INSTRUCTIONS FOR THE TASK
Only the lines from the top of the data through the line containing "160W/m2, pro svépomocnou" should be duplicated, exactly as they appear.

PROVIDED RECORDS
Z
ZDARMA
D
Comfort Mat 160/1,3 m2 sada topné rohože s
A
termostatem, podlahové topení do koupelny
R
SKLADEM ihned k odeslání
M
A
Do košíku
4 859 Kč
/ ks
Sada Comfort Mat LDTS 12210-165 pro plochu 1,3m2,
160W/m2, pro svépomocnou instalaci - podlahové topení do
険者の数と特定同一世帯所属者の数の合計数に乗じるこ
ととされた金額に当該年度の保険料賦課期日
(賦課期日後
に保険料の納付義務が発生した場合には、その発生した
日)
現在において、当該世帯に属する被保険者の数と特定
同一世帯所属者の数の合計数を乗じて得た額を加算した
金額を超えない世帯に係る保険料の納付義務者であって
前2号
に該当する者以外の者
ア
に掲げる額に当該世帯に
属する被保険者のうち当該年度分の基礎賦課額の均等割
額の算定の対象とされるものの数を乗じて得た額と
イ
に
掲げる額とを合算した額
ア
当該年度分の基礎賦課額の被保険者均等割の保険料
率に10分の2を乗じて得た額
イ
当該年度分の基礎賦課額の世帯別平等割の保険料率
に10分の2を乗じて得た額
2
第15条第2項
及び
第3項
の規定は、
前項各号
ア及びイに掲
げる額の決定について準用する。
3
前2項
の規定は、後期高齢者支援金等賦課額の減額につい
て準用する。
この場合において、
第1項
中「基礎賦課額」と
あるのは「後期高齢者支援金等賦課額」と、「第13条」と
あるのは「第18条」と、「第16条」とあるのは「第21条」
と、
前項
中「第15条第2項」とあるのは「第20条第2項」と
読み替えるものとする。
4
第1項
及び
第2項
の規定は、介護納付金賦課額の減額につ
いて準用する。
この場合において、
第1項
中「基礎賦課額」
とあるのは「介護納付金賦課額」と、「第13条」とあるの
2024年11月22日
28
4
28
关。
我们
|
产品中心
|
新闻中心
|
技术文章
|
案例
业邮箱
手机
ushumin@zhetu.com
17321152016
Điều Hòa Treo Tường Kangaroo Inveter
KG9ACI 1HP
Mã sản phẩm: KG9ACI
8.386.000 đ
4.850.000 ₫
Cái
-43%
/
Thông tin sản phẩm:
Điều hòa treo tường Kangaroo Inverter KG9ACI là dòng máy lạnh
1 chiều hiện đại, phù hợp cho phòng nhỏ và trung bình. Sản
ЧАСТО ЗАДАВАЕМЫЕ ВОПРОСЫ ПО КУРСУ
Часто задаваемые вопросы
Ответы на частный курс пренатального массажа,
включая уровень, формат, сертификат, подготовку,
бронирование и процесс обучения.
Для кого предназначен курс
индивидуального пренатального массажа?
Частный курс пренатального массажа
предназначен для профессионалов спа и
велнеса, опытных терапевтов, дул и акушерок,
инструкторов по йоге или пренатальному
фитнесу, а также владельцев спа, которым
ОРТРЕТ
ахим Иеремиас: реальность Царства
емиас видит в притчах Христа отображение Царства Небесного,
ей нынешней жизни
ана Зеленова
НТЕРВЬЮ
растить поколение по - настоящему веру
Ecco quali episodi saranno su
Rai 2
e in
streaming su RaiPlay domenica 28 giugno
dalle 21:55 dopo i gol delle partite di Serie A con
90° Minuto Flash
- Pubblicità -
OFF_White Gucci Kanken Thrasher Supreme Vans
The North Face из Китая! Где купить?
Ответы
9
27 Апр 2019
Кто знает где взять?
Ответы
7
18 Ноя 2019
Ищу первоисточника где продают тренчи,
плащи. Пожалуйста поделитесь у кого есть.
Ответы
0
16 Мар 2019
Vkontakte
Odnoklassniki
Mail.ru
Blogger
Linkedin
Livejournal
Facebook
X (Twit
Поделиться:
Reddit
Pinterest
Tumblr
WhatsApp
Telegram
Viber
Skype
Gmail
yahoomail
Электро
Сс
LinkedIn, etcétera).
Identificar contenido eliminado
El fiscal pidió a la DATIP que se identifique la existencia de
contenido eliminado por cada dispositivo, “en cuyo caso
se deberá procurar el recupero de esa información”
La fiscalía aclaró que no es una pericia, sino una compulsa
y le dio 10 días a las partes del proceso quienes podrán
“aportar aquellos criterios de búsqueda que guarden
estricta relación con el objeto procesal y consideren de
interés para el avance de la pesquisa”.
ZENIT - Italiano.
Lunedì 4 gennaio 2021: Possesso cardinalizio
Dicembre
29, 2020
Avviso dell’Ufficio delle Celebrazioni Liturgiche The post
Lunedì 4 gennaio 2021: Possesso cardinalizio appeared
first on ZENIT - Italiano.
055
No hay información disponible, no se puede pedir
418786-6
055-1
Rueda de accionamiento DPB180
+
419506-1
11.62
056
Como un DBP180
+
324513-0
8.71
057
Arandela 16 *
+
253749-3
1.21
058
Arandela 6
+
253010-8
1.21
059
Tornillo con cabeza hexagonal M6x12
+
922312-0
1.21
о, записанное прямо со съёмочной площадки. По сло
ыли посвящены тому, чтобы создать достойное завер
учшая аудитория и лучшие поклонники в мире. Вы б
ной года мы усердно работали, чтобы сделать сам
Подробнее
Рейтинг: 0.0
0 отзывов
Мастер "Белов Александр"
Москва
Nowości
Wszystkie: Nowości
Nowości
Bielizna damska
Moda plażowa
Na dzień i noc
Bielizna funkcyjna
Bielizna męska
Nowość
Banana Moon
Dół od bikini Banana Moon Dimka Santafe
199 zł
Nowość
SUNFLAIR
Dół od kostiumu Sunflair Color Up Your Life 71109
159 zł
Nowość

WRITTEN SOLUTION
Z
ZDARMA
D
Comfort Mat 160/1,3 m2 sada topné rohože s
A
termostatem, podlahové topení do koupelny
R
SKLADEM ihned k odeslání
M
A
Do košíku
4 859 Kč
/ ks
Sada Comfort Mat LDTS 12210-165 pro plochu 1,3m2,
160W/m2, pro svépomocnou instalaci - podlahové topení do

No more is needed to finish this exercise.